Associated Press Writer

WASHINGTON (AP) via NewsEdge Corporation -

House Democrats on Tuesday proposed a health care plan for military personnel and their families that would eliminate co-payments in the government's insurance program for active-duty personnel.

``We made a promise to take care of these career men and women and their families,'' said Missouri Rep.

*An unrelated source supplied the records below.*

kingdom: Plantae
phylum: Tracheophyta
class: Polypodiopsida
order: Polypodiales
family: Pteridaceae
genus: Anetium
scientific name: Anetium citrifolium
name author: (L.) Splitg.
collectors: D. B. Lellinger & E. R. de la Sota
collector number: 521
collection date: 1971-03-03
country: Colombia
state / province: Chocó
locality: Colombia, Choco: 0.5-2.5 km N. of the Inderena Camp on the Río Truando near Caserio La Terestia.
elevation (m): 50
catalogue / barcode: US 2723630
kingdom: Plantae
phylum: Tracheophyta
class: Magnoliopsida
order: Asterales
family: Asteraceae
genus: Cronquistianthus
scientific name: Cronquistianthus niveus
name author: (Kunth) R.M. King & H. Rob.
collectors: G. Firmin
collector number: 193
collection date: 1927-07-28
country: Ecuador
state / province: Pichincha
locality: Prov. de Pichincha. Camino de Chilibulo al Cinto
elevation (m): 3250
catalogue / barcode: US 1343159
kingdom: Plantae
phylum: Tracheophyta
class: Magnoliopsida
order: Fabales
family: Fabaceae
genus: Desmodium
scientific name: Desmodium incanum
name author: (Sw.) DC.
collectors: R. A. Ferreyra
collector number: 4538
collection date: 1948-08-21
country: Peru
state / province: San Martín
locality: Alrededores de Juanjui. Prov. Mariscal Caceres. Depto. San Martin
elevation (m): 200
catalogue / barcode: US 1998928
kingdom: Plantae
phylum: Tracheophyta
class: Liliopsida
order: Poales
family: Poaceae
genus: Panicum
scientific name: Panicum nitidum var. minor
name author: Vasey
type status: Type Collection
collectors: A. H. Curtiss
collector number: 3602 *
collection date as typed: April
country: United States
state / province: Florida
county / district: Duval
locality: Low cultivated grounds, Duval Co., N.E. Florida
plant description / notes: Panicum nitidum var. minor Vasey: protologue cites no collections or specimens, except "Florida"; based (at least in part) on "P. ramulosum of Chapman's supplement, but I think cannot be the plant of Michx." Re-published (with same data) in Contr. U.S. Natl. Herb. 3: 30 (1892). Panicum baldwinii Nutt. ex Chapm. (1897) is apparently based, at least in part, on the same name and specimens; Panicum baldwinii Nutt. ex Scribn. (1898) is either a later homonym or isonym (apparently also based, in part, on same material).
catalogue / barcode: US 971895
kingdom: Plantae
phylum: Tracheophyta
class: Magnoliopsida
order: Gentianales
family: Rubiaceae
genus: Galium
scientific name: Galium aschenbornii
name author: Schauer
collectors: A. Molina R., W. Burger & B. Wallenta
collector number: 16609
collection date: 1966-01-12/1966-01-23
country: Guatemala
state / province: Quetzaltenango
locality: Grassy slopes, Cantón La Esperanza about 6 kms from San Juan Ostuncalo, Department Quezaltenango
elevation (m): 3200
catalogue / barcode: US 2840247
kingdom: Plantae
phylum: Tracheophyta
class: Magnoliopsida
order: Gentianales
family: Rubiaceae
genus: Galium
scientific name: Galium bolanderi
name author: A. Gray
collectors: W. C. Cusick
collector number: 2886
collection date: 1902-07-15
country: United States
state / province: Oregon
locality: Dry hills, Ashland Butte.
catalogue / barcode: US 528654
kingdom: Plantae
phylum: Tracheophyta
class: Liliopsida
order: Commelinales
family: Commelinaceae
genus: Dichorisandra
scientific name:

Ike Skelton, the senior Democrat on the Armed Services Committee. ``We must keep that promise.''

Sponsors said the plan would cost at least $910 million, far less than a broader Republican measure offered last week and estimated to cost between $8 billion and $10 billion.

Military health care improvements appear to be on the same path in 2000 as the military pay raise and benefits package that became law in 1999. In testimony before Congress last week, Defense Secretary William Cohen called health care ``perhaps the single most important issue we can address this year and in the future.''

About 10 health care proposals are before Congress, committee staff said, and hearings are planned in the spring. The GOP plan already has more than 260 co-sponsors.

A key provision of the bill sponsored by Skelton and fellow Democrats Neil Abercrombie of Hawaii and Gene Taylor of Mississippi would allow Medicare-eligible military retirees over 65 to choose either a military hospital or a Medicare provider in their communities.

Since 1956, military retirees only have had a choice between free care at a military facility or enrolling in an insurance plan, which for most meant the government's Tricare program.

After 65, all retirees are switched to Medicare, which only pays a reimbursement rate of about 75 percent, making it difficult to find providers and forcing many veterans to pay thousands of dollars out of pocket.

The Democrats' measure would extend for one year a demonstration project allowing retirees to voluntarily sign up for the same health care program as federal civilian retirees _ the Federal Employee Health Benefits Program.

The GOP proposal would eliminate the demonstration project and open the civil service plan to any military retiree. For 20-year retirees who entered military service before June 7, 1956, the government would pay 100 percent of costs.

The Democrats' plan would provide all retirees and family members with access to the national mail-order pharmacy program and retail pharmacy, which eliminates the requirement that retirees over 65 use a base pharmacy to fill prescriptions.

The measure also would shave Tricare's out-of-pocket costs for catastrophic care from $7,500 to $3,000 annually. Service members and their families also would be reimbursed for travel costs when they are referred to specialists in faraway places.